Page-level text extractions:

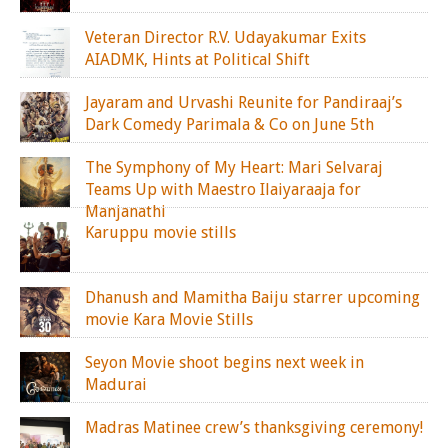
Veteran Director R.V. Udayakumar Exits
AIADMK, Hints at Political Shift
Jayaram and Urvashi Reunite for Pandiraaj’s
Dark Comedy Parimala & Co on June 5th
The Symphony of My Heart: Mari Selvaraj
Teams Up with Maestro Ilaiyaraaja for
Manjanathi
Karuppu movie stills
Dhanush and Mamitha Baiju starrer upcoming
movie Kara Movie Stills
Seyon Movie shoot begins next week in
Madurai
Madras Matinee crew’s thanksgiving ceremony!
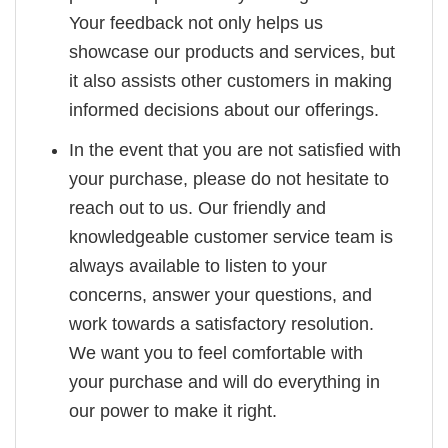
Your feedback not only helps us
showcase our products and services, but
it also assists other customers in making
informed decisions about our offerings.
In the event that you are not satisfied with
your purchase, please do not hesitate to
reach out to us. Our friendly and
knowledgeable customer service team is
always available to listen to your
concerns, answer your questions, and
work towards a satisfactory resolution.
We want you to feel comfortable with
your purchase and will do everything in
our power to make it right.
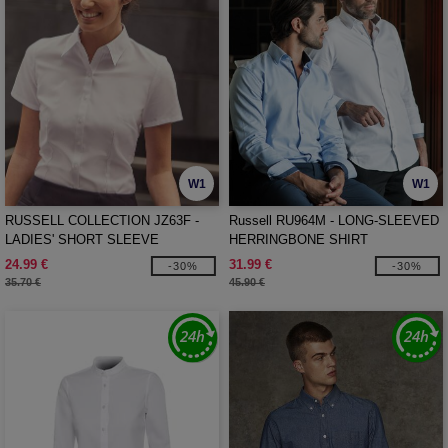
W1
W1
RUSSELL COLLECTION JZ63F -
Russell RU964M - LONG-SLEEVED
LADIES' SHORT SLEEVE
HERRINGBONE SHIRT
TAILORED HERRINGBONE SHIRT
24.99 €
31.99 €
-30%
-30%
35.70 €
45.90 €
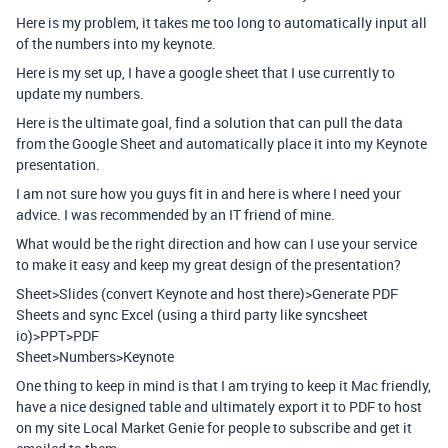
Here is my problem, it takes me too long to automatically input all
of the numbers into my keynote.
Here is my set up, I have a google sheet that I use currently to
update my numbers.
Here is the ultimate goal, find a solution that can pull the data
from the Google Sheet and automatically place it into my Keynote
presentation.
I am not sure how you guys fit in and here is where I need your
advice. I was recommended by an IT friend of mine.
What would be the right direction and how can I use your service
to make it easy and keep my great design of the presentation?
Sheet>Slides (convert Keynote and host there)>Generate PDF
Sheets and sync Excel (using a third party like syncsheet
io)>PPT>PDF
Sheet>Numbers>Keynote
One thing to keep in mind is that I am trying to keep it Mac friendly,
have a nice designed table and ultimately export it to PDF to host
on my site Local Market Genie for people to subscribe and get it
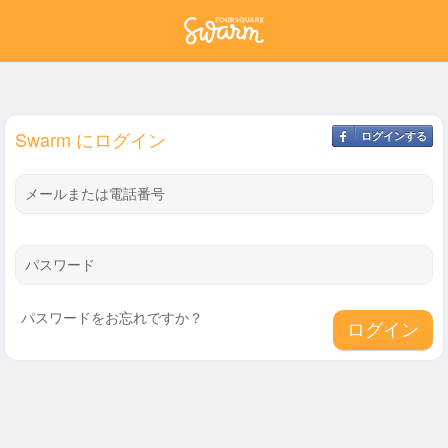
Swarm にログイン
ログインする
メールまたは電話番号
パスワード
パスワードをお忘れですか？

Problem description:
Exact duplication is required for the lines above, from the line that contains "presentation." to the line that contains "Sheet>Slides (convert Keynote", inclusive; omit all others.

Your response:
presentation.
I am not sure how you guys fit in and here is where I need your
advice. I was recommended by an IT friend of mine.
What would be the right direction and how can I use your service
to make it easy and keep my great design of the presentation?
Sheet>Slides (convert Keynote and host there)>Generate PDF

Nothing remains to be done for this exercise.